== SOURCE DOCUMENT ==
· · ·
Technical Operations Experience

Stage 1 – Fine‑grained Division

The team split a monolithic codebase into independent modules by vertical database sharding first (horizontal only when needed) and systematic code decoupling. Horizontal teams (e.g., big‑data) and vertical business teams were created to parallelize development.

Key incidents and mitigations:

Timeout cascade : A slow backend service increased RPC latency, causing a front‑end avalanche. Adding a circuit‑breaker allowed the front‑end to fail fast and automatically recover when the backend stabilized.

Redis overload : Network jitter produced an explosion of Redis connections, inflating response time from ~1 ms to 300 ms and triggering a cascade failure. Engineers reproduced the issue for three days, then built a monitoring tool that collects /proc metrics every 10 seconds, enabling fault localization within three minutes.

Additional practices: monitoring was divided into Metric, Log, Trace, and Infrastructure layers; a NOC team handled on‑call alerts; service governance, SOA, release processes, and degradation mechanisms were integrated.

Stage 2 – Stability Maintenance (Capacity Focus)

Rapid growth made capacity the primary stability risk. The team instituted regular online full‑chain load tests, mobilising hundreds of engineers for a month‑long campaign that identified and fixed ~200 hidden bottlenecks.

Flash‑sale (秒杀) incident:

During a 517 flash‑sale, traffic spiked to 50× normal, saturating front‑end Nginx and causing network congestion.

Root causes: insufficient flash‑sale experience, lack of traffic‑shaping, and missing priority‑based rate limiting.

Remediation: built a dedicated protection system with tiered rate limiting, client‑side caching, lane isolation, cloud clusters, and competitive caching.

Stage 3 – Efficiency Gains

Focus shifted to tooling, resource optimisation, and architectural refactoring.
· · ·
== SUPPLIED INFORMATION ==
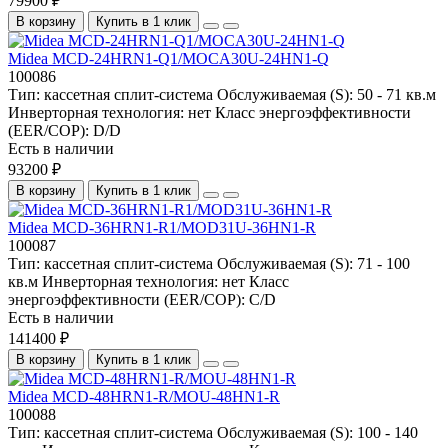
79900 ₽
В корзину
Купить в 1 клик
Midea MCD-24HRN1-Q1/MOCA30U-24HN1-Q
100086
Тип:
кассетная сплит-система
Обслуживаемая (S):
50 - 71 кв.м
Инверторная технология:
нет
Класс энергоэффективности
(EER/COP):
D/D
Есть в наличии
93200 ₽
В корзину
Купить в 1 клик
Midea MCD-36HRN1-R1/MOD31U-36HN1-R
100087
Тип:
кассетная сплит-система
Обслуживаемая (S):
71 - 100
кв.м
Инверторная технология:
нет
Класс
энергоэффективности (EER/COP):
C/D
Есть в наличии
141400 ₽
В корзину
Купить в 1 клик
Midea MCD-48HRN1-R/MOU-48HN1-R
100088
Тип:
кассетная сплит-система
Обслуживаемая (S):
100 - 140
· · ·
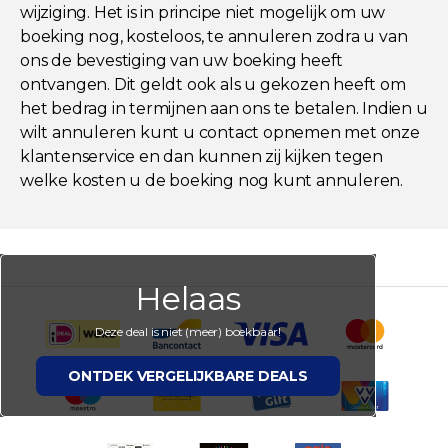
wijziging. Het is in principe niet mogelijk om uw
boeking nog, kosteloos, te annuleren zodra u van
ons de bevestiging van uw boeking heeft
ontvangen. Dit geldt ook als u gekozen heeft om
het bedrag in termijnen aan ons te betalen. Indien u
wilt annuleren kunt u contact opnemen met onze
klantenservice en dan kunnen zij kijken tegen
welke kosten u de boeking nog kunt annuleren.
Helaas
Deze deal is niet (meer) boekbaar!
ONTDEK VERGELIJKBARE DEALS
· · ·
== WORK INSTRUCTION 1 ==
In the technical operations text, why did adding a circuit-breaker resolve the timeout cascade? Answer in one to three sentences.
== WORK INSTRUCTION 2 ==
From the technical operations text, write out word for word the passage starting at "Additional practices: monitoring" and ending at "and competitive caching.".

== YOUR RESPONSE 1 ==
A slow backend service had raised RPC latency and set off a front-end avalanche. The circuit-breaker let the front end fail fast and then recover automatically once the backend stabilized.

== YOUR RESPONSE 2 ==
Additional practices: monitoring was divided into Metric, Log, Trace, and Infrastructure layers; a NOC team handled on‑call alerts; service governance, SOA, release processes, and degradation mechanisms were integrated.

Stage 2 – Stability Maintenance (Capacity Focus)

Rapid growth made capacity the primary stability risk. The team instituted regular online full‑chain load tests, mobilising hundreds of engineers for a month‑long campaign that identified and fixed ~200 hidden bottlenecks.

Flash‑sale (秒杀) incident:

During a 517 flash‑sale, traffic spiked to 50× normal, saturating front‑end Nginx and causing network congestion.

Root causes: insufficient flash‑sale experience, lack of traffic‑shaping, and missing priority‑based rate limiting.

Remediation: built a dedicated protection system with tiered rate limiting, client‑side caching, lane isolation, cloud clusters, and competitive caching.